Souvent louée pour son réalisme et sa qualité, Engrenages doit notamment son succès à
l’équipe de consultants – policiers, magistrats, avocats – largement associée à
sa réalisation. L’avocate Clarisse Serre a prêté son œil expert au service de
la série durant trois saisons, en amont comme en aval. Un exercice « pointilleux », qui ne doit toutefois
pas faire oublier « qu’il s’agit
d’une fiction ».
Comment
avez-vous été amenée à être consultante sur des tournages ?
Il y a une
vingtaine d’années, j’avais été contactée pour le film Tanguy, d’Étienne
Chatiliez. On m’avait demandé de relire le script car une scène se déroulait au
palais de justice, et je devais vérifier si elle était vraisemblable, sur le
fond comme sur la forme. Je me suis aussi rendue sur le tournage durant deux
jours. J’avais beaucoup aimé l’expérience. On m’a également approchée par la
suite pour un projet de film, qui est malheureusement tombé à l’eau. Et puis,
un jour, la scénariste Anne Landois m’a demandé si cela m’intéresserait de
devenir consultante sur Engrenages. Je ne connaissais même pas la
série ! Mais j’ai accepté, et j’ai rejoint l’équipe à partir de la saison
5. Ça m’a tellement plu que je suis restée trois saisons.
En quoi
consistait votre aide et à quel stade ?
Contrairement
à ce que j’avais été amenée à faire pour Tanguy, ici, lorsque je suis
arrivée, l’histoire n’était pas écrite. On avait donc un rôle dès l’amont – je
dis « on » car les scénaristes consultaient également des conseillers
policiers et magistrats (lors de la première saison sur laquelle j’ai
travaillé, tous les consultants étaient conviés en même temps, par la suite,
nous étions vus séparément). On avait des réunions de travail très nourries,
durant lesquelles les scénaristes nous exposaient leurs idées, en nous disant
« là, je vois bien ça comme ça, à tel endroit ». Avec
l’ensemble de consultants, nous leur indiquions ensuite comment cela se passait
« en vrai ». Il y avait donc beaucoup d’échanges pour arriver à
quelque chose de crédible, qui tenait la route. Et puis, une fois l’arche (le
« squelette » de la saison, ndlr) écrite, on relisait tout :
après validation, elle était découpée en épisodes, et les dialogues étaient
introduits à ce moment-là. L’équipe passait ensuite au tournage, mais nous
n’étions pas obligés d’y assister. Cela dépendait des réalisateurs :
certains préféraient que l’on soit présent, d’autres non.
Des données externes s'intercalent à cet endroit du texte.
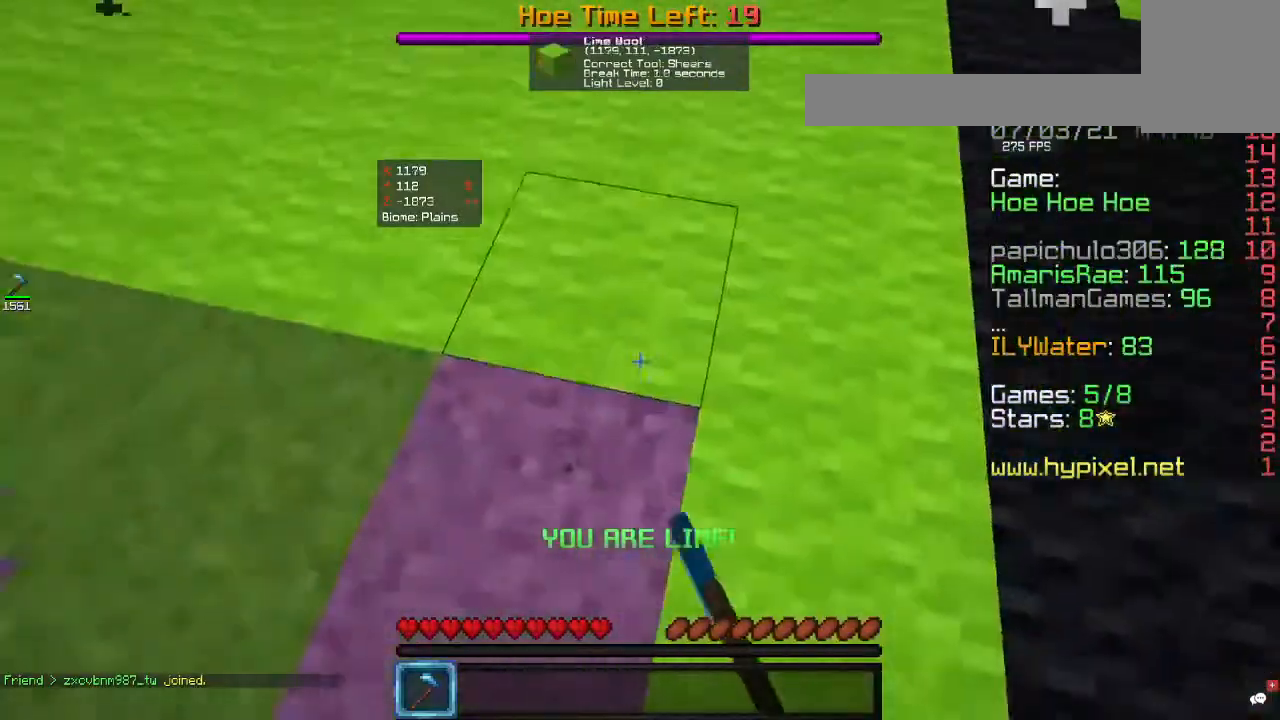
{"keys": ["a", "w"], "mouse": ["right"], "events": [[67, "s", "up"], [300, "w", "down"]]}
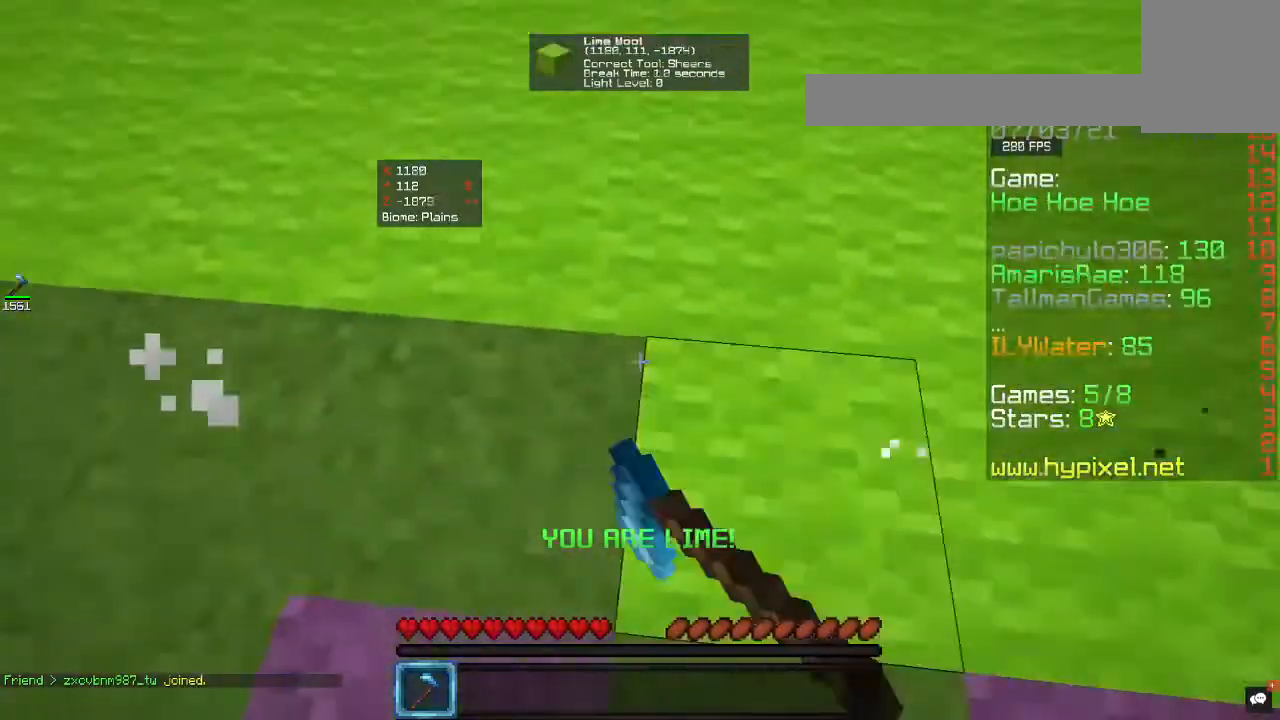
{"keys": ["a"], "mouse": ["right"], "events": [[67, "w", "up"]]}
« Il faut faire attention à ne pas tomber
dans le documentaire, (...) trouver le juste milieu. »
À quels
détails faisiez-vous particulièrement attention ? Quelles erreurs
avez-vous par exemple été amenée à corriger ?
Déformation
professionnelle oblige, j’ai été très pointilleuse en relisant le script, sur
les mots utilisés. Tenez, un grand classique : ce n’est pas toujours
facile pour les non-initiés de faire la distinction entre un mis en examen, un
prévenu ou un accusé. C’est un jargon juridique qui semble vouloir dire la même
chose, mais qui, pour nous, professionnels du droit, permet de distinguer les
différents stades de la procédure. D’où l’importance de les utiliser à bon
escient. Tout comme un « PV d'audition » n’est pas un « PV
d’interrogatoire ». Idem, on essaie d’éviter les écueils de type
« mandat de perquisition » issus des séries américaines. En droit
français on a la « commission rogatoire », ce qui parle beaucoup
moins aux gens ! En-dehors de la terminologie, je pense aussi à des
détails vestimentaires. Je me souviens notamment que lors d’un tournage au
palais de justice, un acteur, qui jouait le rôle d’un prévenu arrivant de
prison, avait une écharpe autour du cou. Ça m’a tout de suite sauté aux
yeux : les détenus n’ont pas le droit de porter d’écharpe, pour des
raisons de sécurité. J’ai pu relever comme ça plusieurs incohérences, parfois
post-tournage, d’ailleurs. Il y avait notamment une scène où Joséphine Karlsson
(l’avocate jouée par Audrey Fleurot, ndlr) se rendait en prison, et, en
attendant de voir sa cliente au parloir, passait un appel depuis son téléphone.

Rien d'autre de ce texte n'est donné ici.